NEW figures suggesting that police forces in England are taking on average five and a half hours to respond to priority calls show that policing has been “decimated” by cuts, South Yorkshire Police Federation has said.

Most police forces aim to respond to priority calls – incidents where there is a degree of urgency but no immediate risk to life – in one hour, but a Freedom of Information (FOI) request from the Liberal Democrats showed that the average over the 19 forces that responded was five and a half hours.

South Yorkshire Police Federation Chair Steve Kent said: “The media and the Government need to ask themselves why this is happening, and it’s because our infrastructure, as well as our numbers, has been decimated to such an extent that we’re only just starting to properly repair it.

“These figures concern me, but it is the nature of where we are. We don’t have the resources. We are still the service of last resort.”

Steve gave the caveat that within South Yorkshire Police, “immediate incidents get answered very quickly”. He added: “To some extent, when there are non-urgent incidents, if it takes officers a bit longer to get there, but when they get there they’ve got the time to do the job properly, then that’s not necessarily a bad thing.”

But police forces needed to continue to push back against attending a huge amount of mental health call-outs that other organisations were better trained to deal with, said Steve.

He said: “Our force is applying the ‘Right Care, Right Person’ model, which will push back some of the demand to the people who are most appropriate to deal with it.

“It’s frustrating. We see demand put on us by other organisations all the time, and I want to make it absolutely clear, I’ve got sympathy for those organisations, such as social services and the NHS. But we are not here to deal with things that they should be dealing with.

“No other organisation has endured the cuts that policing has, and yet there is still an expectation sometimes that the police should be here as a backstop when other services don’t have the resources to deal with things.
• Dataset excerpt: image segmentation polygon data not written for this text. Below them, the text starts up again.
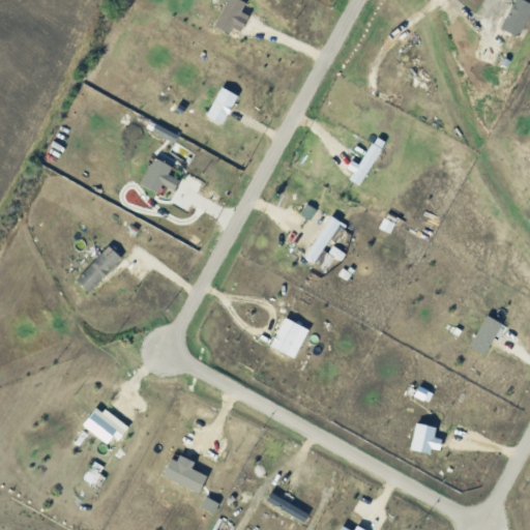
[(233,33),(247,0),(246,0),(227,0),(216,25),(233,33)]
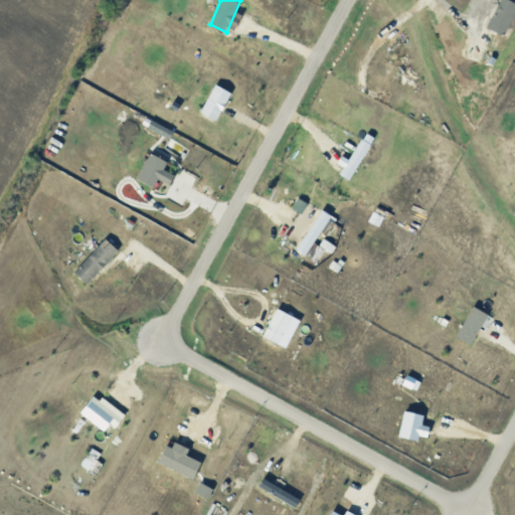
[(505,35),(514,15),(514,0),(500,0),(488,26),(505,35)]
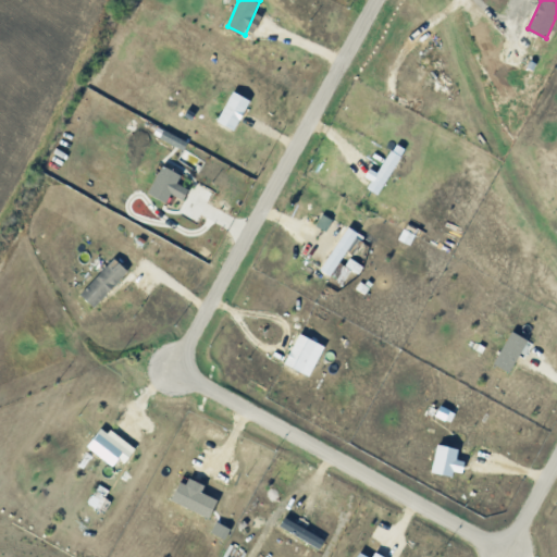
[(238,130),(250,97),(232,90),(220,122),(238,130)]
That’s simply unfair.

“We’re dealing with crime, we’re dealing with complex welfare, we’re still dealing with large amounts of mental health issues, we’re dealing with all sorts of incidents that, quite frankly, the public and our officers wouldn’t expect us to be dealing with, in an ideal world.

“So there needs to be a seismic shift of what our police officers are actually out there dealing with every day, of which Right Care, Right Person is a great start.”